Arrivato a Milano nel 1450 come “capitano d’esercito” (vedi sua vittoria a Caravaggio contro le truppe veneziane), assunse poco dopo il titolo di duca e voleva presentarsi subito ai Milanesi con molta generosità e come protettore delle arti, facendo tra l’altro affidamento sulla sua forte personalità già messa in mostra in battaglia.
Iniziava a costruire il Castello Sforzesco sulle rovine di quello di Porta Giovia, assumendo al tempo stesso, con perspicacia e buon intuito, un fiorentino di nome Antonio Averlino, ossia il Filarete, già noto a quei tempi come valente architetto.
Fu suo il progetto nel realizzare la Ca’ Granda, la cui prima pietra venne posata nel 1456, ma la parte finale della costruzione avverrà soltanto ai primi dell’Ottocento.

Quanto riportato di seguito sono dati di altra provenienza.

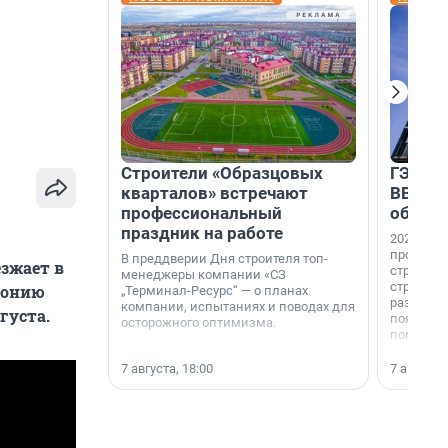
Строители «Образцовых
ГЭС, м
кварталов» встречают
ВВП: в
профессиональный
об ист
праздник на работе
2026-й —
професси
В преддверии Дня строителя топ-
зжает в
строителе
менеджеры компании «СЗ
строителя
стонию
„Терминал-Ресурс“ — о планах
раз. В ГК
компании, испытаниях и поводах для
густа.
появился
осторожного оптимизма.
поменяла
7 августа, 18:00
7 августа,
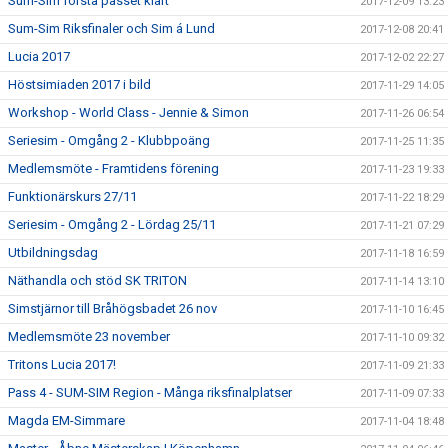
Sum-Sim första passet klart
2017-12-09 13:23
Sum-Sim Riksfinaler och Sim á Lund
2017-12-08 20:41
Lucia 2017
2017-12-02 22:27
Höstsimiaden 2017 i bild
2017-11-29 14:05
Workshop - World Class - Jennie & Simon
2017-11-26 06:54
Seriesim - Omgång 2 - Klubbpoäng
2017-11-25 11:35
Medlemsmöte - Framtidens förening
2017-11-23 19:33
Funktionärskurs 27/11
2017-11-22 18:29
Seriesim - Omgång 2 - Lördag 25/11
2017-11-21 07:29
Utbildningsdag
2017-11-18 16:59
Näthandla och stöd SK TRITON
2017-11-14 13:10
Simstjärnor till Bråhögsbadet 26 nov
2017-11-10 16:45
Medlemsmöte 23 november
2017-11-10 09:32
Tritons Lucia 2017!
2017-11-09 21:33
Pass 4 - SUM-SIM Region - Många riksfinalplatser
2017-11-09 07:33
Magda EM-Simmare
2017-11-04 18:48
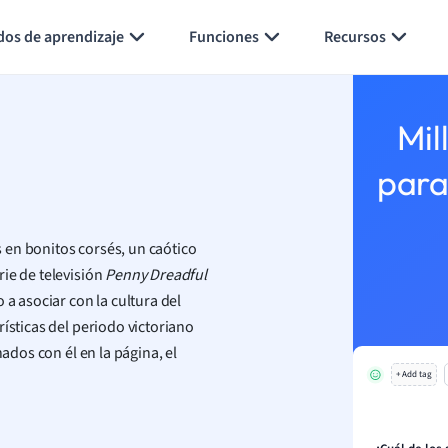
Generar tarjetas de aprendizaje
Resumir página
dos de aprendizaje
Funciones
Recursos
Mil
para
 en bonitos corsés, un caótico
ie de televisión
Penny Dreadful
 a asociar con la cultura del
ísticas del periodo victoriano
nados con él en la página, el
+ Add tag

Per la cronaca, il Filarete vi lavorò sino al 1465, lasciando spazio a Guiniforte Solari, al quale succedettero Giovanni Amadeo e Francesco Maria Richini.
I cronisti dell’epoca ricordano che i viaggiatori, facendo tappa a Milano, desideravano anzitutto osservare da fuori il Castello Sforzesco per poi visitare la Ca’ Granda. E qui rimanevano sorpresi per la sua straordinaria e minuziosa organizzazione.
Infatti, oltre ai numerosi medici e infermieri, trovavano occupazione diversi barbieri, sarti, calzolai, aggiustatori, idraulici e anche alcune persone addette soltanto alla contabilità per gestire un numero incredibile di movimentazioni.
Si trattava in pratica di una città nella città, con un adeguato numero di forni per il pane, con la presenza di diversi venditori, falegnami, arrotini, addetti alla pulizia, eccetera.
Il Filarete aveva pure studiato come inserire precisi dettagli igienici nella costruzione e cioè depositi per il solo materiale sanitario in locali specifici, lavanderie con molta acqua a disposizione (prelevata dal canale che scorreva al posto dell’attuale via Sforza), gabinetti nelle vicinanze dei degenti, nicchie alle spalle dei letti per gli effetti personali, soffitti decisamente alti per consentire un migliore riciclo dell’aria.
I medici prescrivevano terapie abbastanza rudimentali (il loro motto era “primum non nocere” – primo non nuocere) a base principalmente di purghe e di salassi quando necessari. Erano attivi due primari e quattro specialisti per le malattie meno comuni. Gaetano Strambio, già prima dell’entrata in funzione della Ca’ Granda, si era distinto nel combattere con tenacia la pellagra.